Alan Illys rejoignit son fils sur le palier, et observa son ex-femme avec autant de crainte que d'embarras.
- Bonjour Natacha...
- Bonjour Alan, répondit-elle doucement, mais en haletant.
- Ecoute, murmura Monsieur Illys en se retournant vers son enfant, elle veut simplement te souhaiter un bon anniversaire.
- Pourquoi tu l'as invitée ?! tonna le jeune homme, fou de rage.
- Elle... Elle avait déjà pris son avion quand elle m'a appelé. Elle voulait te voir demain mais je lui ai dit que tu passerais la journée à préparer ton anniversaire, alors elle a proposé de passer ce soir. Je ne pouvais quand même pas la renvoyer...
- Bien sûr que si ! Et si t'es incapable de le faire, je vais m'en occuper !
Il se retourna alors vers la femme et, bouillant de colère, se sentant trahi par son père, il explosa encore plus fort.
- Retourne avec ta pétasse et fous-nous la paix !
Douloureusement ramenée à la réalité, Natacha Moran hoqueta, puis plaqua ses mains contre sa bouche.
- GATIEN ! grogna à son tour son paternel. Excuse-toi, tout de suite !
- Pourquoi ?! Tu prends sa défense maintenant ?! T'as déjà oublié ce qu'elle t'as fait ?! Ce qu'elle nous a fait ?!
La tension était palpable, la situation insupportable. Monsieur Illys fixa durement son fils, inspira profondément, et se calma.
- Elle n'a pas de mauvaise intention. Ca fait six mois que tu ne l'a pas vue, je pensais que ça te ferait plaisir.
- Oh je t'en prie ! poussa le garçon dans un geste de main désinvolte. C'est toi qui as envie de la voir depuis tout ce temps, ce qui est franchement pathétique ! Moi, je m'en fiche totalement.
Prenant conscience de la dureté de ces mots, l'adolescent offrit un regard coupable à son père.
- Pardon, ce n'est pas ce que je voulais dire...
Monsieur Illys observa le sol, affligé, fatigué, puis rentra dans la maison.
Oubliant la présence de sa mère, le lycéen respirait difficilement, et ne se retourna vers elle que lorsqu'elle reprit la parole, le ton brisé.
- Je... Je t'ai amené quelque chose...
Elle ramassa alors un paquet qu'elle avait caché à côté de la porte, et le tendit à son fils. Disposé à l'envoyer promener, celui-ci se retint cependant en sentant le regard de son père sur lui, et accepta le cadeau, à contrecœur. Il l'ouvrit devant elle, décidé à ne pas la laisser entrer dans la maison, et haussa les sourcils.
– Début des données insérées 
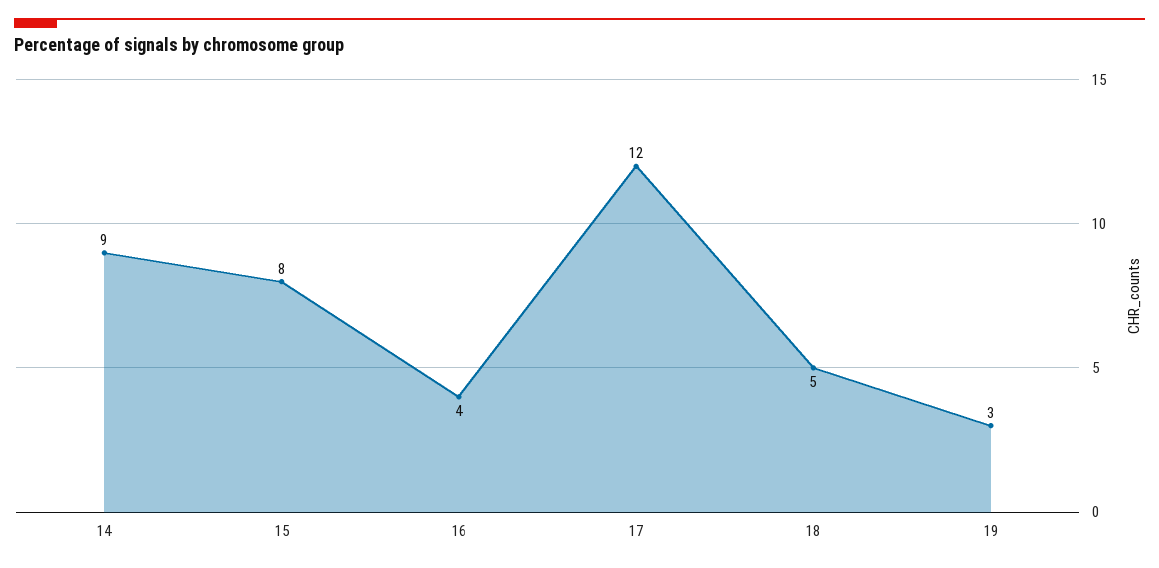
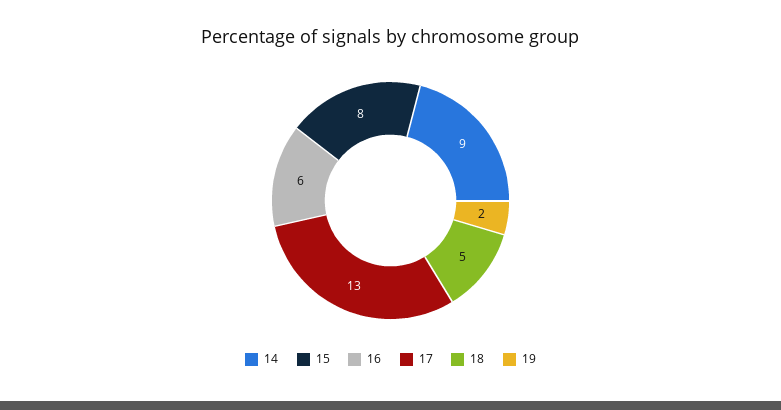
  {
    "14": 9,
    "15": 8,
-   "16": 4,
+   "16": 6,
-   "17": 12,
+   "17": 13,
    "18": 5,
-   "19": 3
+   "19": 2
  }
- C'est un ballon de foot...
- Je sais ce que c'est.
- Mais signé par Harry Kane !... Tu te souviens quand on allait voir ses matchs ? Tu étais fou de joie dès qu'il marquait un but. Eh bien, j'ai réussi à me procurer un ballon portant sa signature, et tu sais, c'est très rare...
Gatien contempla le présent, à la fois touché par ce qu'il représentait, et dégouté par ce que sa mère en attendait. Si elle croyait pouvoir acheter leur réconciliation comme ça, elle se trompait lourdement.
- Je déteste le foot, dit-il, impitoyable.
Natacha Moran parut déroutée.
- Oh... Je, je ne savais pas que tu n'aimais plus ça...
- Je n'ai jamais aimé ça.
Le jeune homme laissa la balle s'échapper d'entre ses mains, sous le regard impuissant de sa mère.
- Autre chose ?
Madame Moran hocha la tête, prête à fondre en larmes.
- Alors au revoir... Salue Kate de ma part, grinça-t-il, ironique, avant de refermer la porte derrière lui.